* _SELECTED EXCERPT_:
--------------------------------------------------

A lower-temperature variant of molten-salt batteries was the development of the ZEBRA (originally, "Zeolite Battery Research Africa"; later, the "Zero Emissions Batteries Research Activity") battery in 1985, originally developed for electric vehicle applications. The battery uses NaNiCl_{2} with Na^{+}-beta-alumina ceramic electrolyte.

The NaNiCl_{2} battery operates at 245 C and uses molten sodium tetrachloroaluminate (NaAlCl_{4}), which has a melting point of 157 C, as the electrolyte. The negative electrode is molten sodium. The positive electrode is nickel in the discharged state and nickel chloride in the charged state. Because nickel and nickel chloride are nearly insoluble in neutral and basic melts, contact is allowed, providing little resistance to charge transfer. Since both NaAlCl_{4} and Na are liquid at the operating temperature, a sodium-conducting β-alumina ceramic is used to separate the liquid sodium from the molten NaAlCl_{4}. The primary elements used in the manufacture of these batteries have much higher worldwide reserves and annual production than lithium.

It was invented in 1985 by the Zeolite Battery Research Africa Project (ZEBRA) group at the Council for Scientific and Industrial Research (CSIR) in Pretoria, South Africa. It can be assembled in the discharged state, using NaCl, Al, nickel and iron powder. The positive electrode is composed mostly of materials in the solid state, which reduces the likelihood of corrosion, improving safety. Its specific energy is 100 Wh/kg; specific power is 150 W/kg. The β-alumina solid ceramic is unreactive to sodium metal and sodium aluminum chloride. Lifetimes of over 2,000 cycles and twenty years have been demonstrated with full-sized batteries, and over 4,500 cycles and fifteen years with 10- and 20-cell modules. For comparison, LiFePO_{4} lithium iron phosphate batteries store 90–110 Wh/kg, and the more common LiCoO_{2} lithium-ion batteries store 150–200 Wh/kg. A nano lithium-titanate battery stores 72 Wh/kg and can provide power of 760 W/kg.

The ZEBRA's liquid electrolyte freezes at 157 C, and the normal operating temperature range is 270-350 C. Adding iron to the cell increases its power response. ZEBRA batteries are currently manufactured by FZSoNick and used as a power backup in the telecommunication industries, Oil&Gas and Railways. It is also used in special electric vehicles used in mining. In the past it was adopted in the prototype Smart ED and the Th!nk City. In 2011 the US Postal Service began testing all-electric delivery vans, one powered by a ZEBRA battery.

In 2010 General Electric announced a Na-NiCl_{2} battery that it called a sodium–metal halide battery, with a 20-year lifetime. Its cathode structure consists of a conductive nickel network, molten salt electrolyte, metal current collector, carbon felt electrolyte reservoir and the active sodium–metal halide salts. In 2015, as a result of a global restructuring, the company abandoned the project. In 2017 Chinese battery maker Chilwee Group (also known as Chaowei) created a new company with General Electric (GE) to bring to market a Na-NiCl battery for industrial and energy storage applications.

--------------------------------------------------

* _RECORDED DATA_:

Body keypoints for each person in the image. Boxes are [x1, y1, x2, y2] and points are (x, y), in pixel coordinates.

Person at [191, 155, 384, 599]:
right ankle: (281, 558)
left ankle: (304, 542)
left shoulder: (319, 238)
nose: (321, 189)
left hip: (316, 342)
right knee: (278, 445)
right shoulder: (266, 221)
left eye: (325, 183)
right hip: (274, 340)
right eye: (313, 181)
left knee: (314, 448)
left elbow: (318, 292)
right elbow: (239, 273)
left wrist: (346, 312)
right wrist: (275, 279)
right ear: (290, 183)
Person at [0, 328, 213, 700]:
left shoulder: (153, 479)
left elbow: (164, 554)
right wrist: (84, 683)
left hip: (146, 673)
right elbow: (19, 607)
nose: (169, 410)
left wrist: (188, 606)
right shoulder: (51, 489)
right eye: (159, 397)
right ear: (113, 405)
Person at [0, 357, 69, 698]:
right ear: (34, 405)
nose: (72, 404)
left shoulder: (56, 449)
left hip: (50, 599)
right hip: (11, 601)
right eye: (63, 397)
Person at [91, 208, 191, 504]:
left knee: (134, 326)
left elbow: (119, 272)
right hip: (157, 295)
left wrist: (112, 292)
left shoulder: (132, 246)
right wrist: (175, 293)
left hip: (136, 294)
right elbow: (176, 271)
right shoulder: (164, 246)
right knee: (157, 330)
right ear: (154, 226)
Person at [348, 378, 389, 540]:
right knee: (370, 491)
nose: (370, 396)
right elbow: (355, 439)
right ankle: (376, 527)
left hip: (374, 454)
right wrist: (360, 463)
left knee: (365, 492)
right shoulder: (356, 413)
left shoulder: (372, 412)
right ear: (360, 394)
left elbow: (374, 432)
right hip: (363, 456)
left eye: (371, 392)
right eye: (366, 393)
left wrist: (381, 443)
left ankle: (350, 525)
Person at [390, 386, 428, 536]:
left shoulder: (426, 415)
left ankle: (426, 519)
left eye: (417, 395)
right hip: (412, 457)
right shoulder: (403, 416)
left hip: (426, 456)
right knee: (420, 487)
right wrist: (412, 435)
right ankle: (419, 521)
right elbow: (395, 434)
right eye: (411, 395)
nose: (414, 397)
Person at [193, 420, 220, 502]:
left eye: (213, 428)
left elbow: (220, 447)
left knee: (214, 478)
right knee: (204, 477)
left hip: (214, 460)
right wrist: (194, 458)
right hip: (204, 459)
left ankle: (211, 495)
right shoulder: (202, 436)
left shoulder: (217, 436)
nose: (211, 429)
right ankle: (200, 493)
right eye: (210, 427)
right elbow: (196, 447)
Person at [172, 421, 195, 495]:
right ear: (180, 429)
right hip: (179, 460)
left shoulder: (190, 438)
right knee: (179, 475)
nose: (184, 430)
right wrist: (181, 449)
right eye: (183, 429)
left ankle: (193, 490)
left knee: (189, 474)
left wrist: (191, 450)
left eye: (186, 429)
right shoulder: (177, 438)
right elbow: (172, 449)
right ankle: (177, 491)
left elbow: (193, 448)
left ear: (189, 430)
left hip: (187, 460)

--------------------------------------------------

* _EXERCISE 1_: In the ZEBRA battery text, why is a sodium-conducting β-alumina ceramic used in the NaNiCl_{2} cell? Answer in one to three sentences.
* _EXERCISE 2_: Pick up the ZEBRA battery text after its last sentence and continue it.

* _EXPECTED OUTPUT 1_: Both NaAlCl_{4} and sodium are liquid at the operating temperature. The sodium-conducting β-alumina ceramic is used to keep the liquid sodium separate from the molten NaAlCl_{4}.

* _EXPECTED OUTPUT 2_:
When not in use, Na-NiCl_{2} batteries are typically kept molten and ready for use because if allowed to solidify they typically take twelve hours to reheat and charge.

Sodium metal chloride batteries are very safe; a thermal runaway can be activated only by piercing the battery and also, in this unlikely event, no fire or explosion will be generated. For this reason and also for the possibility to be installed outdoor without cooling systems, make the sodium metal chloride batteries very suitable for the industrial and commercial energy storage installations.

Sumitomo studied a battery using a salt that is molten at 61 C, far lower than sodium based batteries, and operational at 90 C. It offers energy densities as high as 290 Wh/L and 224 Wh/kg and charge/discharge rates of 1C with a lifetime of 100–1000 charge cycles. The battery employs only nonflammable materials and neither ignites on contact with air nor risks thermal runaway. This eliminates waste-heat storage or fire- and explosion-proof equipment, and allows closer cell packing. The company claimed that the battery required half the volume of lithium-ion batteries and one quarter that of sodium–sulfur batteries. The cell used a nickel cathode and a glassy carbon anode.

In 2014 researchers identified a liquid sodium–cesium alloy that operates at 50 C and produced 420 milliampere-hours per gram. The new material was able to fully coat, or "wet," the electrolyte. After 100 charge/discharge cycles, a test battery maintained about 97% of its initial storage capacity. The lower operating temperature allowed the use of a less-expensive polymer external casing instead of steel, offsetting some of the increased cost of cesium.

Innovenergy in Meiringen, Switzerland has further optimised this technology with the use of domestically sourced raw materials, except for the nickel powder component. Despite the reduced capacity compared with lithium-ion batteries, the ZEBRA technology is applicable for stationary energy storage from solar power. In 2022, the company operated a 540 kWh storage facility for solar cells on the roof of a shopping center, and currently produces over a million battery units per year from sustainable, non-toxic materials (table salt).

===Liquid-metal batteries===

Professor Donald Sadoway at the Massachusetts Institute of Technology has published research on liquid-metal rechargeable batteries, using both magnesium–antimony and more recently lead–antimony. The electrode and electrolyte layers are heated until they are liquid and self-segregate due to density and immiscibility. Such batteries may have longer lifetimes than conventional batteries, as the electrodes go through a cycle of creation and destruction during the charge–discharge cycle, which makes them immune to the degradation that afflicts conventional battery electrodes.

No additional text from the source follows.